In Syria: Poetry Salon Provides Release, Freedom

In my previous research, I’ve examined how local arts movements can have a big impact on regional politics.


There was an interesting article in The New York Times last Sunday about a poetry salon in Damascus, Syria.  It reminded me of the theater movement I studied in Poland in the 1970s.  Both the theater movement and the poetry salon are examples of constituted free zones in repressive societies.  I think they demonstrate the possibility of re-inventing political culture, the possibility of reformulating the relationship between the culture of power and the power of culture.

The secret police are present at Bayt al-Qasid, the House of Poetry, in Damascus today, The Times reports, but it is also a place where innovative poetry is read, including by poets in exile, politically daring ideas are discussed, a world of alternative sensibility is created.  Not the star poets of the sixties, but young unknowns predominate.  The point is not political agitation nor to showcase celebrity, but the creation of a special place for reading, performance and discussion of the new and challenging.  The article quotes a patron about a recent reading.  “‘In a culture that loathes dialogue,’ the evening represented something different, said Mr. Sawah, the editor of a poetry Web site. ‘What is tackled here,’ he said, ‘would never be approached elsewhere.’”

Cynics would say that the Polish theater and the Syrian salon are safety valve mechanism, through which the young and the marginal can let off steam, as a repressive political culture prevails.  But in Poland, the safety valve overturned the official culture, even before the collapse of the Communist regime, as I explained in my book Beyond Glasnost: the Post Totalitarian Mind.

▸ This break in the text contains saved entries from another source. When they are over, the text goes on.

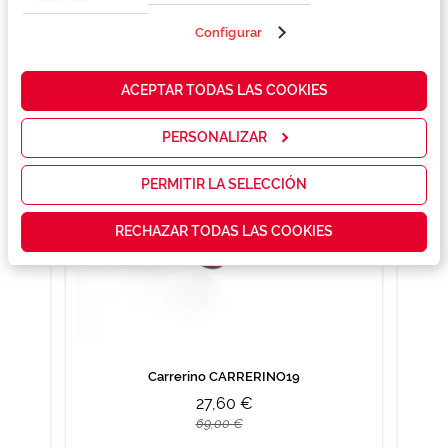
propias y de
terceros en
Configurar
También te puede gustar
nuestra web
para analizar
cómo mejorar
ACEPTAR TODAS LAS COOKIES
nuestros
servicios y
mostrarte la
PERSONALIZAR
publicidad y
las
promociones
PERMITIR LA SELECCIÓN
que realmente
te interesan,
RECHAZAR TODAS LAS COOKIES
así como
contenidos
personalizados
para ti gracias
a un perfil
elaborado a
partir de tus
hábitos de
navegación
Carrerino CARRERINO19
(por ejemplo,
27,60 €
de páginas
visitadas).
69,00 €
Puedes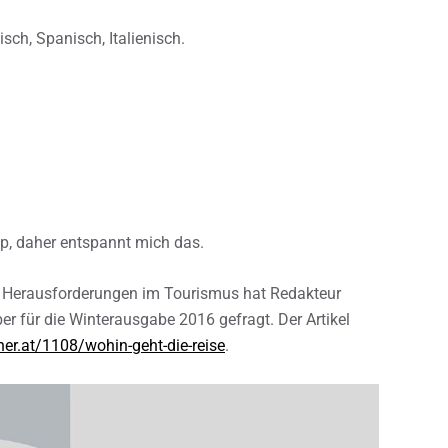
ch, Spanisch, Italienisch.
yp, daher entspannt mich das.
n Herausforderungen im Tourismus hat Redakteur
 für die Winterausgabe 2016 gefragt. Der Artikel
er.at/1108/wohin-geht-die-reise
.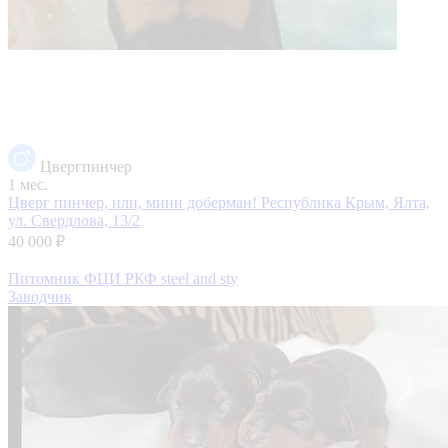
Цвергпинчер
1 мес.
Цверг пинчер, или, мини доберман!
Республика Крым, Ялта,
ул. Свердлова, 13/2
40 000 ₽
Питомник ФЦИ РКФ steel and sty
Заводчик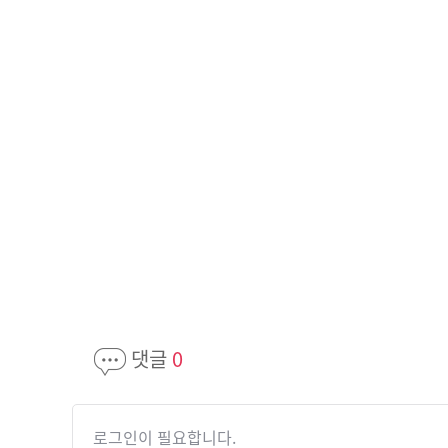
댓글
0
로그인이 필요합니다.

I don’t want to assert that this happy ending is always the result of such cultural work.  Clearly, it’s not.  But I do want to underscore that the very existence of an alternative sensibility in a repressive context changes the nature of the social order.  Poland was not simply a repressive country then, and Syria is not simply repressive now.  They are places where the possibility for dialogue was established, places where poetry can prevail, and because of this, political culture can be reinvented – in Syria, at least for a discrete number of people in a particular location at a particular time.  But the limits of today may be very different tomorrow.  This I learned as I observed my Polish friends.